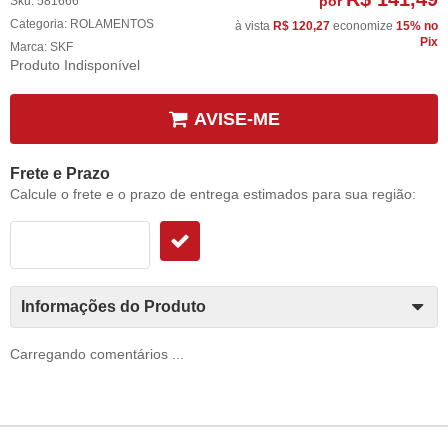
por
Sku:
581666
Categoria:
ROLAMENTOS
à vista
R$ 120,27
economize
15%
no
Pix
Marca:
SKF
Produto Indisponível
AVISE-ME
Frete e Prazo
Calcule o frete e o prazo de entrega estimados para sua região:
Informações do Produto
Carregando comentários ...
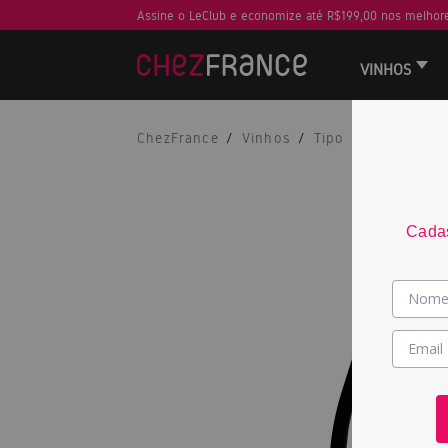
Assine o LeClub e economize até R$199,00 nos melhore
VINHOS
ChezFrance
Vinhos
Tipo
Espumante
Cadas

__________________________________________________

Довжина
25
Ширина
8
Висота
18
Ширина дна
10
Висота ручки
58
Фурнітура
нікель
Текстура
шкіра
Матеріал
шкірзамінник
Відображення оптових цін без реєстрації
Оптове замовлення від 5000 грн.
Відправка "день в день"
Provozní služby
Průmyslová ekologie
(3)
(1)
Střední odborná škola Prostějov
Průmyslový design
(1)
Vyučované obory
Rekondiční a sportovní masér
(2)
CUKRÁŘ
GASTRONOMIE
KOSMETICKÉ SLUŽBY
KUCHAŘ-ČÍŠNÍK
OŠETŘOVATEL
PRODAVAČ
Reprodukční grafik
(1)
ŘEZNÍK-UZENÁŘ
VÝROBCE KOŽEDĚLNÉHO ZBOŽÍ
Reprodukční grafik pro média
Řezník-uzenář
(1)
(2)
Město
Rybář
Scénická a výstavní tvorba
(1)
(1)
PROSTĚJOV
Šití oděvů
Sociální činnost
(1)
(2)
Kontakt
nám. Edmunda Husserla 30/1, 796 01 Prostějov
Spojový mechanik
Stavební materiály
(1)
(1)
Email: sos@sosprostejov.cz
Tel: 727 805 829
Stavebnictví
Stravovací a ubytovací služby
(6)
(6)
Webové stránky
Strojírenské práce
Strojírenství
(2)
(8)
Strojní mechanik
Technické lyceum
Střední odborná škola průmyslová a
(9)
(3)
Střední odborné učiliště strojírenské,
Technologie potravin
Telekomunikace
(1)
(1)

__________________________________________________

◆ REQUIRED WORK
Count the lines in the entries above that contain the string "Reprodukční", matching case exactly. Reply with the number alone.

◆ TASK RESPONSE
2